Generally, and similarly to metformin, substances like fisetin and glucosamine stimulate mitohormesis, meaning these compounds impede mitochondrial functioning, making the mitochondria work better or increase their numbers. This can lead to various health and lifespan effects, including improved insulin sensitivity.
Just like metformin, pterostilbene can also activate AMPK (R). In fact, pterostilbene activated AMPK already at levels of 50 micromolar, while metformin achieved the effect at a higher dose of 2 millimolar (R).
4. How about berberine?
Berberine is sometimes mentioned as a supplement that could improve insulin resistance.
Like metformin, berberine can also activate AMPK. However, berberine is an alkaloid, which often are quite toxic compounds.
In our opinion, there are not enough studies showing that long-term berberine intake is safe, or even better, that berberine can extend lifespan in different organisms.
Metformin is not the ultimate anti-aging drug
To slow down aging, it is important to go beyond the effects of metformin, by addressing all 9 causes of aging. That’s where other natural ingredients, like alpha ketoglutarate, malate, lithium, ginger, NMN and others play a role.
Metformin is a very popular anti-aging drug.
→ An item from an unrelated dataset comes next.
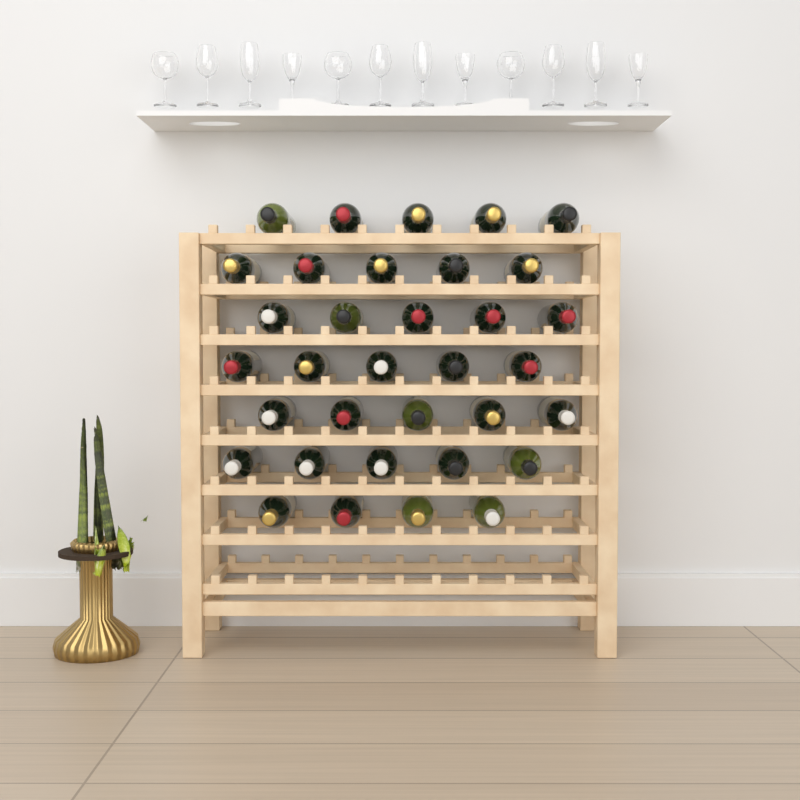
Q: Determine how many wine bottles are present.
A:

However, various natural ingredients exist that can have similar effects on mitochondrial health, metabolism and insulin sensitivity — and others that go well beyond what metformin is capable of.
Many people automatically assume metformin is better than a natural supplement, erroneously believing that pharmaceutical drugs must be stronger.
However, many of the most powerful and successful drugs are actually derived from nature, as we explain in this article.
Not to mention, the financial interests and marketing behind patentable prescription drugs, which has had a significant impact on the medical establishment’s recommendations and public opinion.
While a lot of attention is given to metformin, we should look beyond it in order to impact all mechanisms of aging in a synergistic way. By doing so, we will make the most significant impact on people’s health spans and lifespans.